The pickings are good among imported wines because they were bought from their producers when the dollars was strong, and its drop is barely felt when the bottles are sold. One importer of French wine, surveying the low prices at Sotheby’s, said, "I can’t get these wines at these prices in Bordeaux."

While Ms. McClintock was bidding on Bordeaux at Sotheby’s, a few blocks away an auction organized by Zachys, a retailer in Westchester county, was in full swing in the pillared red-velvet dining room of the restaurant Daniel. Here the atmosphere was much less sedate.

Rob Rosania, 34, a real estate investor, was at a table with other men in their 30’s, young collectors and with buyers for Manhattan restaurants. Among them were Robert Bohr of Cru and buyers for the wine-centered restaurant Veritas. The group sat together, so its members wouldn’t bid against one another. "We decide ahead of time which lots we want to go after individually," Mr. Rosania said. "But we also stay flexible. If the bidding for a particularly good wine is soft, we’ll jump in, buy it together and split the case."

The retailer Acker Merrall & Condit, which holds auctions in New York and Los Angeles as well as online, and Edward Roberts International of Illinois are adding sales this year. WineBid.com, the leading online wine auctioneer, with $16 million in sales last year, now has weekly auctions “to meet the increased demand for fine wine,” said Jerry Zech, its chief executive.

Ursula Hermacinski, an auctioneer for Zachys, said bidders at wine auctions used to be "old guys at the University Club buying clarets to lay down for a decade."

"With the 90’s," she said, "we got the younger drinkers who wanted to buy old wines to drink right away and to speculate in." They speculate "to build up enough of a cellar to sell off to finance more wine buying."

Online wine auctions have also expanded. The lots are usually small – one to three bottles – to be within reach of the first-time buyers. The commissions are also usually lower.

Auction houses go the extra mile to make buyers feel welcome. Starting this week Acker Merrall & Condit will hold its sales at Cru in Greenwich Village. Registered bidders get a free tasting of wines and can have a lunch of three courses ($65) of five ($85), with a free bottle of wine.
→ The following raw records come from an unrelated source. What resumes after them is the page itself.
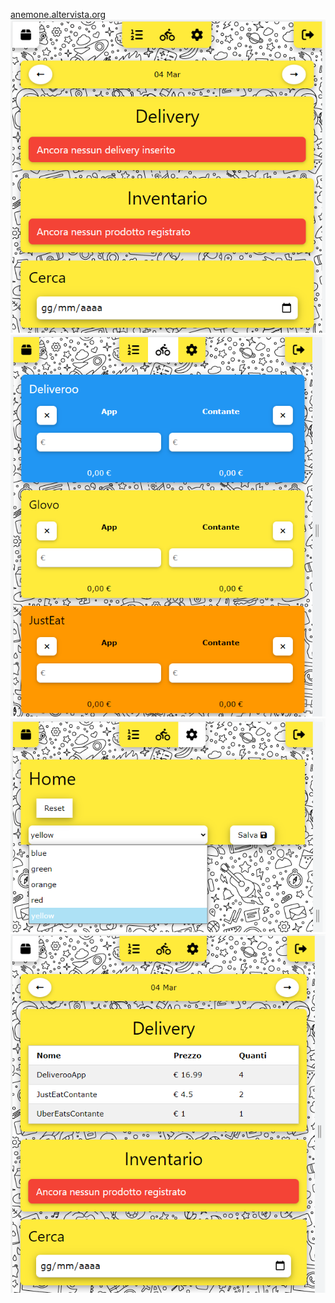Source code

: <a href="www.anemone.altervista.org">anemone.altervista.org</a>
<img src="doc/img/Immagine 2022-03-04 035302.png">
<img src="doc/img/Immagine 2022-03-04 035340.png">
<img src="doc/img/Immagine 2022-03-04 035357.png">
<img src="doc/img/Immagine 2022-03-04 035444.png">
Halfway through the daylong sales at Sotheby’s, white-jacketed staff members wheeled in a free buffet for bidders. At the Zachys auction at Daniel there was a buffet for $50.

There are risks of course. It is easy to be caught up in the thrill of the bidding and forget your budget and the fact that the hammer prices do not include the commission and sales tax, which can add 20 percent.

The condition of the wine is harder to judge. All houses inspect the bottles and describe their condition in their catalogs. Although bottles are sampled, duds do get through. If you get a corked or an oxidized bottle there is usually little recourse.

Yet the thrill of the hunt keeps auction buyers in the game. Near the end of a recent Acker Merrall sale Franck Desalvo, a Long Island retiree in a T-shirt that read "Life’s Too Short to Drink Cheap Wine," had one more trophy in sight, a case of the Australian cult wine Penfolds Grange 1997 vintage, which retails for $250 or more a bottle. When the hammer came down, Mr. Desalvo had snagged it for $125 a bottle. "What a steal!" he shouted.